# EXERCISE DETAILS:
Look for the word "study". Copy every line of the listing where it occurs.

/---

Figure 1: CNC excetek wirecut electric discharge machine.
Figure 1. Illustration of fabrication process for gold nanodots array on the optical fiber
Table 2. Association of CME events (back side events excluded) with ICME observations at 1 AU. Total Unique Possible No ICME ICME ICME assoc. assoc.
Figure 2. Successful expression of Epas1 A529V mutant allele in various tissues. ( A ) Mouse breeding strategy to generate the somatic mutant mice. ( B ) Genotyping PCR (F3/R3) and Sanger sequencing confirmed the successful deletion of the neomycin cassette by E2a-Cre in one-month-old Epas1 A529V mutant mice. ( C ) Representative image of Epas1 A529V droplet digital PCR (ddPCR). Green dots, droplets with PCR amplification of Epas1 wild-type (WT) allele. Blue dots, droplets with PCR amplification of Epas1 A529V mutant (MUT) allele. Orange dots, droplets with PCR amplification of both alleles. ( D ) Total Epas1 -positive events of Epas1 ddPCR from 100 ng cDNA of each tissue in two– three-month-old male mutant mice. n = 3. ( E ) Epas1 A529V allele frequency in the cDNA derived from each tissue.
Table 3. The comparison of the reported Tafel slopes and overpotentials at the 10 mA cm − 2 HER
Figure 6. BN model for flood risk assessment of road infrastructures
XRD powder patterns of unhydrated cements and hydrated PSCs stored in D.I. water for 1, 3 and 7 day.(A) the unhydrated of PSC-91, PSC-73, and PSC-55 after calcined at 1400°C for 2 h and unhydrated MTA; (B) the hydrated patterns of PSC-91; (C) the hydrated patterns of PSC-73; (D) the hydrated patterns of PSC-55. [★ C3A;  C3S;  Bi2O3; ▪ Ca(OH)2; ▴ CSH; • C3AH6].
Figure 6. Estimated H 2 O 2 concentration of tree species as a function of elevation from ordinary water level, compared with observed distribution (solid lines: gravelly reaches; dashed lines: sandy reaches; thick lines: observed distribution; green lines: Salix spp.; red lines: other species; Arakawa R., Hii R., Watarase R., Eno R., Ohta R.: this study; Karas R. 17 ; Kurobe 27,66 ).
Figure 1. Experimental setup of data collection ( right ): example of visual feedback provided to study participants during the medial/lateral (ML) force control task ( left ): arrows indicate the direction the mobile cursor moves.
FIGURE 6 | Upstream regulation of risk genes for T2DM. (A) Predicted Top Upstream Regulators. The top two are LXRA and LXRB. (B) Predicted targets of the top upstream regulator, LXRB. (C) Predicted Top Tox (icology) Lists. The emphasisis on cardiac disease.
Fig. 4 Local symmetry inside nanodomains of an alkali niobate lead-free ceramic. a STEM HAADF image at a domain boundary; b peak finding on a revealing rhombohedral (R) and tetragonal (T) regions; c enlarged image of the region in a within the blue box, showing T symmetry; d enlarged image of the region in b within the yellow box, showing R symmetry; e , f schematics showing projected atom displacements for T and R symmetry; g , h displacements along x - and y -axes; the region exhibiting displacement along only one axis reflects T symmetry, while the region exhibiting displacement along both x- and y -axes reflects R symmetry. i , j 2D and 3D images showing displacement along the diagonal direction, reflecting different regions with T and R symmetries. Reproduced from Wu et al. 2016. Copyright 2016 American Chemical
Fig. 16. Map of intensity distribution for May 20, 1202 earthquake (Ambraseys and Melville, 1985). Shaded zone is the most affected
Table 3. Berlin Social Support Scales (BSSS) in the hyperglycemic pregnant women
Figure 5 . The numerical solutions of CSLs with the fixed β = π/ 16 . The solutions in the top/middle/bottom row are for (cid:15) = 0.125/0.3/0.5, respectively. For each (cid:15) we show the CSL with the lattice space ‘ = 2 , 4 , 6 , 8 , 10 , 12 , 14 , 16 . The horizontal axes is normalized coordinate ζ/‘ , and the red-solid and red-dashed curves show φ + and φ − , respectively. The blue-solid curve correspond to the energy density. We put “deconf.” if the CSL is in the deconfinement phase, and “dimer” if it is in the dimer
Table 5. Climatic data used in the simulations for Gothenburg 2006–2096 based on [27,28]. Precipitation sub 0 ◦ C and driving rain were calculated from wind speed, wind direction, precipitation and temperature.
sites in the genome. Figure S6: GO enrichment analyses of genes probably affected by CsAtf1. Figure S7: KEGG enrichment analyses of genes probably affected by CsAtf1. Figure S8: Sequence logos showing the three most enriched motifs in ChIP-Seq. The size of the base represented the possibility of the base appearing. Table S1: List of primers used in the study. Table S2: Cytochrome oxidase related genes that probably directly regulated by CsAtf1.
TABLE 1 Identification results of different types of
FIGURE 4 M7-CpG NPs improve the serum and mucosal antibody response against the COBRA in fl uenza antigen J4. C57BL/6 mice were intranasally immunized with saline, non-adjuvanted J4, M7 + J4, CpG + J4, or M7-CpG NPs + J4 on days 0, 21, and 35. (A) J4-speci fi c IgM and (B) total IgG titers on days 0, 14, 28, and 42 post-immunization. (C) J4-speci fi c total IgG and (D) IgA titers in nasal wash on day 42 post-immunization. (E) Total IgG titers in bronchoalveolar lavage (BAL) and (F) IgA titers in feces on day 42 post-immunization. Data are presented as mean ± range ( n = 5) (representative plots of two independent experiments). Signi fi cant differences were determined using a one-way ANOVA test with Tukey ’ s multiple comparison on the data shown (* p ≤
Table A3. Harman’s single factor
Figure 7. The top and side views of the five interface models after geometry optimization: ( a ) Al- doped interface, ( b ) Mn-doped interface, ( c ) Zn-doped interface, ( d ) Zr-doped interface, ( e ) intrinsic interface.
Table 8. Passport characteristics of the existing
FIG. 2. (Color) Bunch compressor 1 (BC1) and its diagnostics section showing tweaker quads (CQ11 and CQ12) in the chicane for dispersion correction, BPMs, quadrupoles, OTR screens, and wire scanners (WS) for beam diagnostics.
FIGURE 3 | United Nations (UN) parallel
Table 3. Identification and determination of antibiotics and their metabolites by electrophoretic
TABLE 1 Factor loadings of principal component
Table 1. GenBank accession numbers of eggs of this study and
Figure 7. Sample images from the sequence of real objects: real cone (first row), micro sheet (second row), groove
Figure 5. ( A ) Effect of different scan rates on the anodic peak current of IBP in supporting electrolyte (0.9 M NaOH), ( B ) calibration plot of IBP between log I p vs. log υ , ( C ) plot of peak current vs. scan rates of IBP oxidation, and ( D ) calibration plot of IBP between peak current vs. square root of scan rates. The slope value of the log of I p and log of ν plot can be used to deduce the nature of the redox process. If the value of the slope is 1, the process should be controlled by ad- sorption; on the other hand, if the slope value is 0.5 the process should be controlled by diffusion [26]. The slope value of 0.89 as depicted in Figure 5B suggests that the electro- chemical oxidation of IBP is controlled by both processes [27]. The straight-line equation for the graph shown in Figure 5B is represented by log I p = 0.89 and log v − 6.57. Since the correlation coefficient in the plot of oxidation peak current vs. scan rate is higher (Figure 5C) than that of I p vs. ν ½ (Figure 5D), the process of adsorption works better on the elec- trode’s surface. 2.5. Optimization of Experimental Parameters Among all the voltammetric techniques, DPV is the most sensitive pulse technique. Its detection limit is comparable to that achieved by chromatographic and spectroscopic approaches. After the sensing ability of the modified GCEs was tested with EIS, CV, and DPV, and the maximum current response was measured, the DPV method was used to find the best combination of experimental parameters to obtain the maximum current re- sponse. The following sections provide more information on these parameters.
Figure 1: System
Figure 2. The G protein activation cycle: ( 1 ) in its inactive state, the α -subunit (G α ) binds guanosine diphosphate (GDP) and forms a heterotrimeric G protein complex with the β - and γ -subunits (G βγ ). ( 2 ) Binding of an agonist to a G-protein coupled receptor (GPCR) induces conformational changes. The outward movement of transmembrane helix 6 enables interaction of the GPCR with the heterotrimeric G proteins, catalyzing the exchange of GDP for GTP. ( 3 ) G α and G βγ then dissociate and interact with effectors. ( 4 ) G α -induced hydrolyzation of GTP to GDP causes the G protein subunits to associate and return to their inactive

\---

# COMPLETED EXERCISE:
Figure 6. Estimated H 2 O 2 concentration of tree species as a function of elevation from ordinary water level, compared with observed distribution (solid lines: gravelly reaches; dashed lines: sandy reaches; thick lines: observed distribution; green lines: Salix spp.; red lines: other species; Arakawa R., Hii R., Watarase R., Eno R., Ohta R.: this study; Karas R. 17 ; Kurobe 27,66 ).
Figure 1. Experimental setup of data collection ( right ): example of visual feedback provided to study participants during the medial/lateral (ML) force control task ( left ): arrows indicate the direction the mobile cursor moves.
sites in the genome. Figure S6: GO enrichment analyses of genes probably affected by CsAtf1. Figure S7: KEGG enrichment analyses of genes probably affected by CsAtf1. Figure S8: Sequence logos showing the three most enriched motifs in ChIP-Seq. The size of the base represented the possibility of the base appearing. Table S1: List of primers used in the study. Table S2: Cytochrome oxidase related genes that probably directly regulated by CsAtf1.
Table 1. GenBank accession numbers of eggs of this study and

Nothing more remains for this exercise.